For many Massachusetts residents who have come through divorce, the money received by way of alimony payments is vital to one’s ability to move forward in their new lives as single people. In many cases, the partner who receives alimony set aside their own education or career advancement in order to support the family unit. When such a marriage ends in divorce, the courts often recognize those sacrifices through an award of alimony.
However, spouses who rely on receipt of those payments to make ends meet should be aware that there are choices that can put them at risk of losing their alimony. For example, in many divorce agreements there is a stipulation that alimony will cease of the receiving party remarries or begins to cohabitate with another partner. While this may seem like a clearly defined boundary, in reality the issue of cohabitation can come under serious legal scrutiny.
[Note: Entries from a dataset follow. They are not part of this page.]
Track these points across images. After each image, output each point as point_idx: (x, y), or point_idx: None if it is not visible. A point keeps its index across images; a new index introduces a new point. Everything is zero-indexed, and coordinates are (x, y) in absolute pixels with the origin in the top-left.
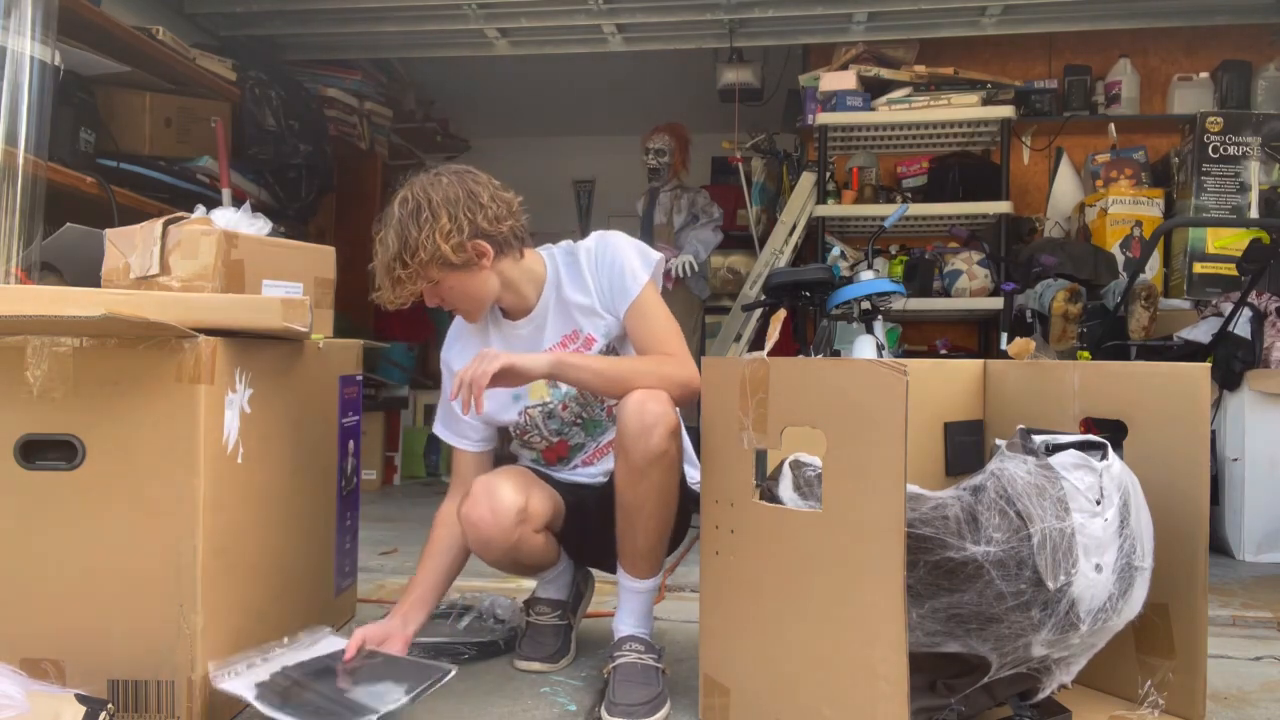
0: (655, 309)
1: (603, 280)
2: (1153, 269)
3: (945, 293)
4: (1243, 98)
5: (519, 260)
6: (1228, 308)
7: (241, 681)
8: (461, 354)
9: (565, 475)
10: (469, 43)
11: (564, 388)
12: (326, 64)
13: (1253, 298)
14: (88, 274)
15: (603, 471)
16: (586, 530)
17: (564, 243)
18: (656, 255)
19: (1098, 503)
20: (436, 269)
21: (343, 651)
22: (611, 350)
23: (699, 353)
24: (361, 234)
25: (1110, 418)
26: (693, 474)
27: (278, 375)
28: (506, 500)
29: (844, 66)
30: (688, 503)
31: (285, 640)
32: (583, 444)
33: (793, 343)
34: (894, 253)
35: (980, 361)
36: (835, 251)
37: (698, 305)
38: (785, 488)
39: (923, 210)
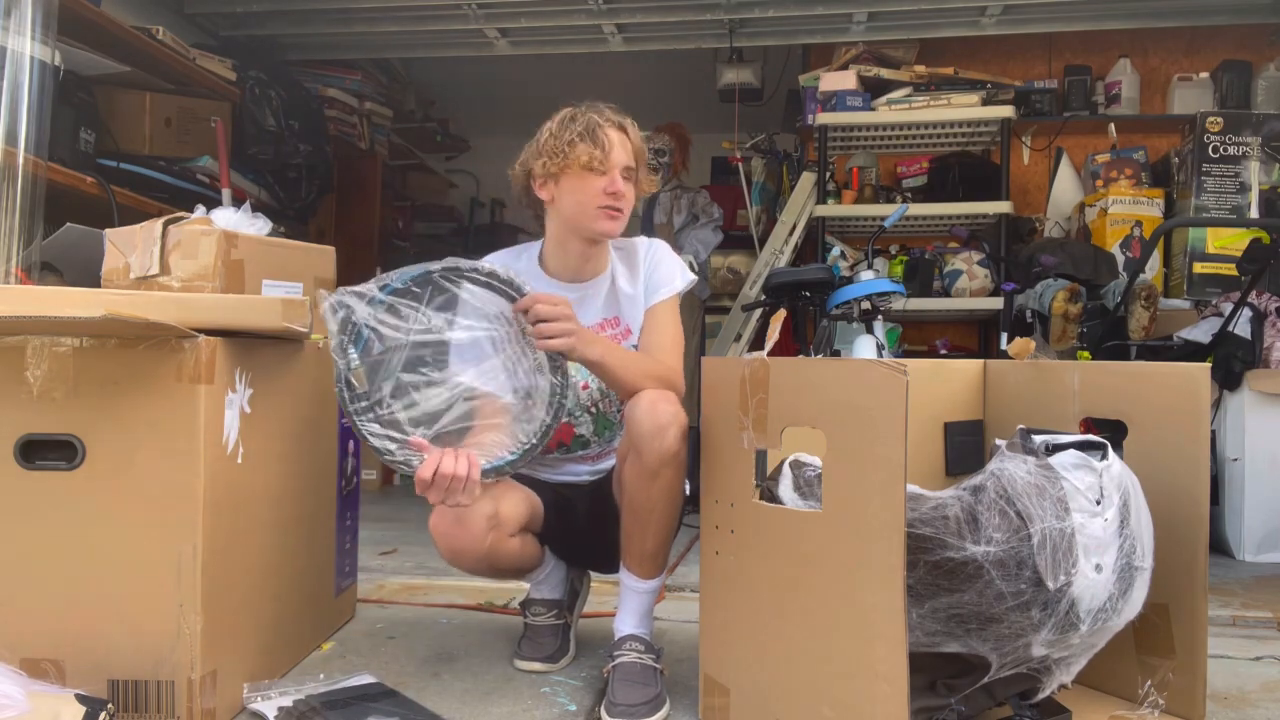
0: (671, 320)
1: (649, 273)
2: (1153, 269)
3: (945, 293)
4: (1243, 98)
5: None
6: (1228, 308)
7: (268, 705)
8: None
9: (553, 474)
10: (469, 43)
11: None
12: (326, 64)
13: (1253, 298)
14: (88, 274)
15: (592, 471)
16: (574, 531)
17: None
18: (693, 277)
19: (1098, 503)
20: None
21: (364, 685)
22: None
23: (699, 353)
24: (362, 234)
25: (1110, 418)
26: None
27: (278, 375)
28: (474, 509)
29: (844, 66)
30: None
31: (321, 677)
32: (587, 440)
33: (793, 343)
34: (894, 253)
35: (980, 361)
36: (835, 251)
37: (698, 305)
38: (785, 488)
39: (923, 210)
As a new relationship progresses, overnight visits are often the norm. In fact, in the early stages of a new love, many people seek to spend as much time together as possible. For divorced parents who retain custody of their children, spending time with a new partner is often easier in the evening hours, after the children have gone to bed and the house is quiet. However, it is important to consider how one’s lifestyle could come into play if their former spouse chooses to try to stop paying alimony.
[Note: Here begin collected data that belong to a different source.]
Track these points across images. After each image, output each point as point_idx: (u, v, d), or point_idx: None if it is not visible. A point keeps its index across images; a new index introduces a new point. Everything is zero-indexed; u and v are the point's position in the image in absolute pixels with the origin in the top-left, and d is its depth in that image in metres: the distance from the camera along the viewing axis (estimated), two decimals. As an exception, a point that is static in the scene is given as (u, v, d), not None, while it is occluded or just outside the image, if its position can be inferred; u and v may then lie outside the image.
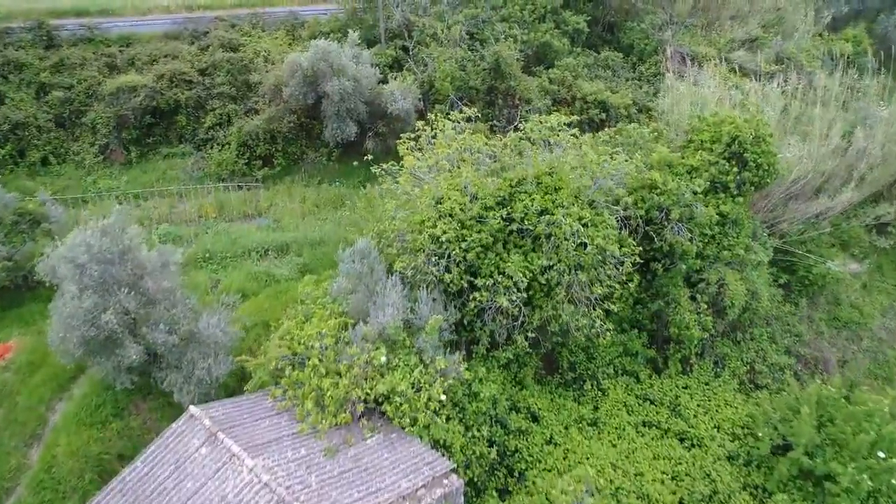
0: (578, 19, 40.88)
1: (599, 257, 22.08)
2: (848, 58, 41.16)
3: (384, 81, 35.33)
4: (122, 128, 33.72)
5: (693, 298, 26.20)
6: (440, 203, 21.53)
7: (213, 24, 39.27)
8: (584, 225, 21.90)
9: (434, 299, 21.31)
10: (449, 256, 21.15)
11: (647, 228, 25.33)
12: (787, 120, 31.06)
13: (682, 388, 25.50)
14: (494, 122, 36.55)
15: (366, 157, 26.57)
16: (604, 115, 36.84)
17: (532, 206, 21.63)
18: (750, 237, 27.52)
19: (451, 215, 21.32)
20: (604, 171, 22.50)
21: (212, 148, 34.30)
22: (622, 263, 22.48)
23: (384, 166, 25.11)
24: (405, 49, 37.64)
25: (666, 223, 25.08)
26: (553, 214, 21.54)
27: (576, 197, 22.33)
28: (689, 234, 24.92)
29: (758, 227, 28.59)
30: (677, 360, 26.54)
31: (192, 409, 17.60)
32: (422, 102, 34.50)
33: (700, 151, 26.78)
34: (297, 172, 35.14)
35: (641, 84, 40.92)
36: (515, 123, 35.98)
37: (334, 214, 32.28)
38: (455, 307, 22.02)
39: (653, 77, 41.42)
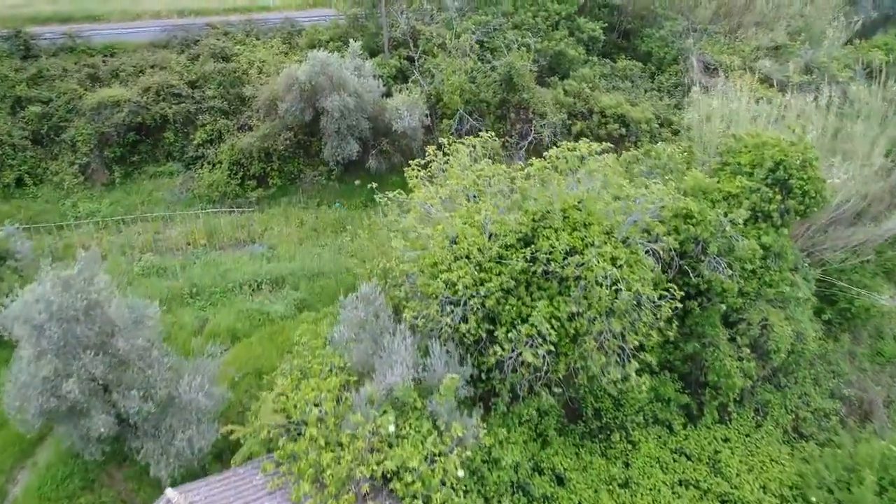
0: (594, 26, 38.34)
1: (634, 302, 19.52)
2: (881, 67, 38.65)
3: (388, 94, 32.79)
4: (105, 146, 31.12)
5: (732, 340, 23.67)
6: (455, 243, 18.97)
7: (205, 32, 36.69)
8: (618, 266, 19.35)
9: (448, 351, 18.77)
10: (465, 304, 18.59)
11: (680, 262, 22.82)
12: (827, 138, 28.51)
13: (722, 440, 22.97)
14: (507, 137, 34.00)
15: (370, 186, 23.93)
16: (623, 130, 34.31)
17: (558, 244, 19.08)
18: (791, 269, 25.01)
19: (467, 257, 18.77)
20: (641, 206, 19.93)
21: (202, 167, 31.71)
22: (659, 308, 19.92)
23: (390, 195, 22.54)
24: (410, 59, 35.08)
25: (703, 257, 22.59)
26: (583, 255, 19.00)
27: (608, 234, 19.76)
28: (730, 270, 22.38)
29: (799, 258, 26.06)
30: (714, 408, 24.01)
31: (168, 492, 15.04)
32: (428, 118, 31.95)
33: (738, 176, 24.24)
34: (294, 193, 32.57)
35: (662, 95, 38.42)
36: (529, 139, 33.54)
37: (335, 240, 29.73)
38: (472, 358, 19.48)
39: (673, 88, 38.93)
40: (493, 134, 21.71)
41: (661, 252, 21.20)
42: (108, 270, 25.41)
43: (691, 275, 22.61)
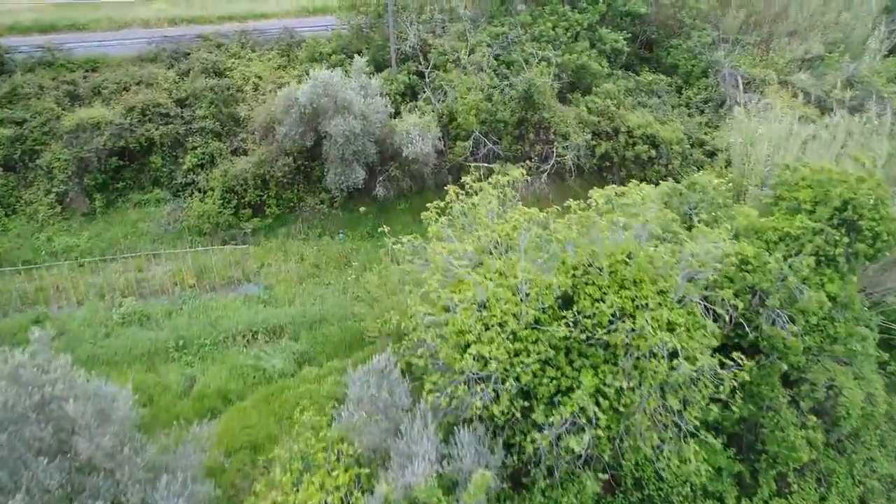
0: (617, 37, 35.43)
1: (694, 373, 16.65)
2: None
3: (396, 113, 29.90)
4: (84, 172, 28.18)
5: (793, 402, 20.81)
6: (485, 307, 16.06)
7: (196, 45, 33.72)
8: (675, 332, 16.48)
9: (476, 431, 15.91)
10: (498, 381, 15.70)
11: (734, 313, 19.94)
12: (892, 165, 25.67)
13: (784, 520, 20.09)
14: (526, 160, 31.09)
15: (382, 230, 21.01)
16: (653, 152, 31.42)
17: (604, 306, 16.20)
18: (855, 319, 22.15)
19: (500, 324, 15.87)
20: (704, 261, 17.00)
21: (192, 195, 28.77)
22: (722, 380, 17.06)
23: (405, 240, 19.61)
24: (420, 74, 32.15)
25: (761, 309, 19.74)
26: (634, 319, 16.13)
27: (661, 292, 16.87)
28: (792, 326, 19.52)
29: (861, 306, 23.19)
30: (771, 478, 21.11)
31: None
32: (441, 140, 29.03)
33: (798, 215, 21.35)
34: (293, 222, 29.63)
35: (691, 112, 35.53)
36: (551, 163, 30.65)
37: (339, 277, 26.83)
38: (503, 440, 16.61)
39: (703, 103, 36.05)
40: (523, 171, 18.84)
41: (712, 301, 18.40)
42: (84, 319, 22.55)
43: (747, 328, 19.77)
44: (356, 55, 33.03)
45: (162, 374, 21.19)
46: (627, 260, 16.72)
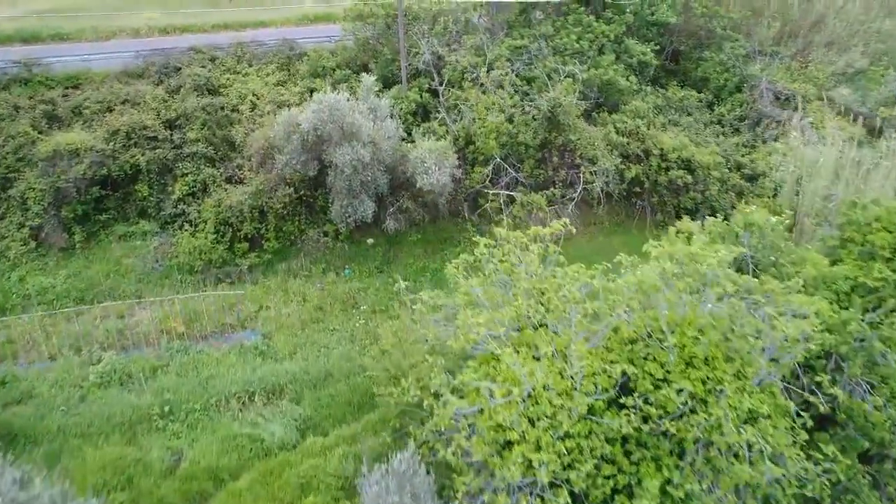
0: (644, 49, 32.59)
1: (783, 476, 13.88)
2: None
3: (407, 133, 27.10)
4: (62, 203, 25.35)
5: (873, 480, 18.04)
6: (530, 399, 13.26)
7: (187, 58, 30.88)
8: (756, 424, 13.74)
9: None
10: (545, 489, 12.93)
11: (804, 380, 17.18)
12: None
13: None
14: (550, 188, 28.30)
15: (398, 287, 18.17)
16: (689, 178, 28.62)
17: (671, 392, 13.46)
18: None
19: (549, 416, 13.09)
20: (790, 335, 14.19)
21: (182, 227, 25.95)
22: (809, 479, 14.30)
23: (424, 297, 16.76)
24: (433, 92, 29.34)
25: (837, 377, 16.97)
26: (707, 408, 13.39)
27: (738, 374, 14.10)
28: (875, 397, 16.76)
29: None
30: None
31: None
32: (459, 167, 26.23)
33: (874, 262, 18.58)
34: (293, 256, 26.82)
35: (724, 131, 32.72)
36: (578, 190, 27.83)
37: (345, 322, 24.04)
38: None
39: (738, 121, 33.23)
40: (566, 221, 16.05)
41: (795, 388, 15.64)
42: (56, 381, 19.74)
43: (819, 396, 16.98)
44: (363, 72, 30.36)
45: (144, 447, 18.38)
46: (699, 336, 13.93)
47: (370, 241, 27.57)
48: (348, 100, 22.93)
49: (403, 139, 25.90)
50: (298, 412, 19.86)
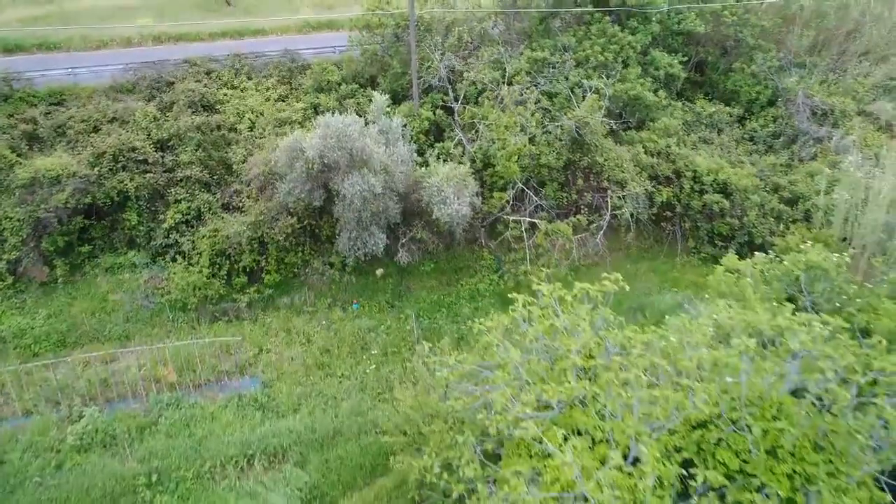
0: (672, 61, 30.35)
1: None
2: None
3: (419, 154, 24.83)
4: (42, 234, 23.07)
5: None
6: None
7: (181, 71, 28.60)
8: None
9: None
10: None
11: None
12: None
13: None
14: (576, 212, 26.06)
15: (421, 348, 15.88)
16: (725, 203, 26.37)
17: (754, 496, 11.23)
18: None
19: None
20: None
21: (174, 259, 23.69)
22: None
23: (451, 361, 14.47)
24: (447, 109, 27.09)
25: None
26: (797, 509, 11.15)
27: (833, 472, 11.82)
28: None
29: None
30: None
31: None
32: (479, 194, 23.97)
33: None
34: (296, 289, 24.58)
35: (758, 148, 30.46)
36: (606, 218, 25.55)
37: (355, 367, 21.78)
38: None
39: (771, 138, 30.98)
40: (618, 276, 13.82)
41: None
42: (30, 444, 17.45)
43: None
44: (370, 86, 28.16)
45: (127, 524, 16.12)
46: (791, 430, 11.61)
47: (380, 271, 25.29)
48: (356, 120, 20.59)
49: (416, 162, 23.60)
50: (303, 479, 17.59)
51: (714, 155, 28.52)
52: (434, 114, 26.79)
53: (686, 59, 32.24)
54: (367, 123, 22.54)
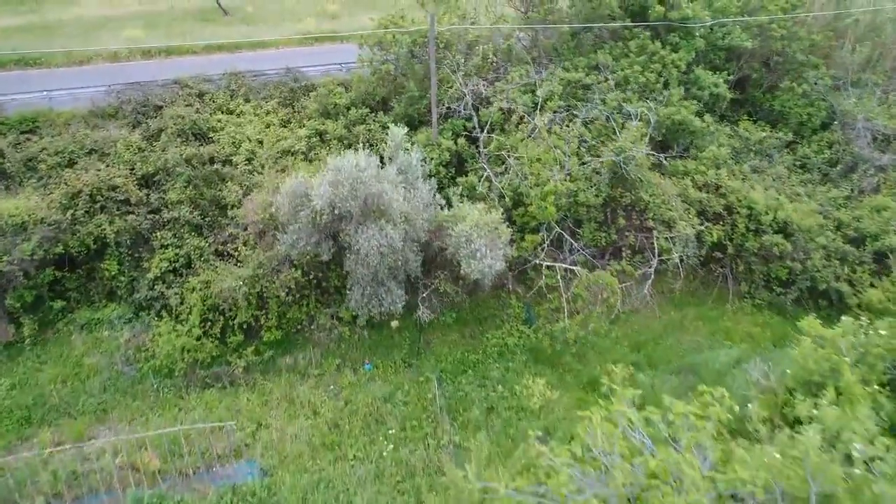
0: (717, 80, 27.26)
1: None
2: None
3: (439, 189, 21.67)
4: (7, 289, 19.93)
5: None
6: None
7: (171, 93, 25.51)
8: None
9: None
10: None
11: None
12: None
13: None
14: (619, 257, 22.97)
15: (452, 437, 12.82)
16: (787, 245, 23.27)
17: None
18: None
19: None
20: None
21: (160, 315, 20.57)
22: None
23: (501, 491, 11.37)
24: (470, 138, 23.99)
25: None
26: None
27: None
28: None
29: None
30: None
31: None
32: (512, 242, 20.80)
33: None
34: (300, 349, 21.47)
35: (812, 178, 27.32)
36: (654, 265, 22.44)
37: (369, 446, 18.64)
38: None
39: (827, 165, 27.86)
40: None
41: None
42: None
43: None
44: (381, 110, 25.07)
45: None
46: None
47: (395, 324, 22.13)
48: (373, 164, 17.44)
49: (443, 206, 20.43)
50: None
51: (767, 187, 25.43)
52: (455, 143, 23.68)
53: (730, 76, 29.13)
54: (382, 160, 19.43)
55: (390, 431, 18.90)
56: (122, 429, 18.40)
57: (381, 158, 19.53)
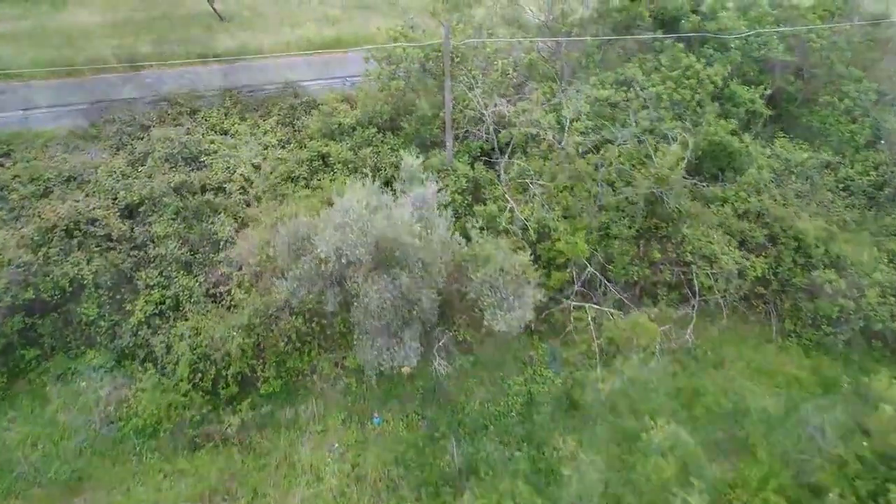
0: (753, 95, 25.02)
1: None
2: None
3: (456, 219, 19.39)
4: (-30, 338, 17.72)
5: None
6: None
7: (158, 112, 23.25)
8: None
9: None
10: None
11: None
12: None
13: None
14: (656, 295, 20.75)
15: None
16: (841, 283, 21.01)
17: None
18: None
19: None
20: None
21: (143, 364, 18.33)
22: None
23: None
24: (489, 162, 21.74)
25: None
26: None
27: None
28: None
29: None
30: None
31: None
32: (539, 284, 18.54)
33: None
34: (301, 401, 19.18)
35: (857, 202, 25.05)
36: (694, 305, 20.22)
37: (380, 520, 16.42)
38: None
39: (873, 188, 25.57)
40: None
41: None
42: None
43: None
44: (390, 132, 22.84)
45: None
46: None
47: (406, 369, 19.88)
48: (385, 204, 15.18)
49: (464, 240, 18.16)
50: None
51: (812, 213, 23.19)
52: (472, 167, 21.44)
53: (766, 90, 26.86)
54: (394, 192, 17.18)
55: (403, 497, 16.65)
56: (99, 500, 16.14)
57: (390, 186, 17.26)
One tool that is frequently used in alimony cases involves cell phone location data. This is the electronic tract that our cell phones leave as we move through the world. Accessing this data gives individuals the ability to track our location, as well as the location of others who are also carrying their phones. Should one’s former spouse be able to make use of this technology to suggest that cohabitation is taking place, he or she could bring the matter before a Massachusetts court, leaving the other party to try to prove that the amount of time spent together does not equate living under the same roof.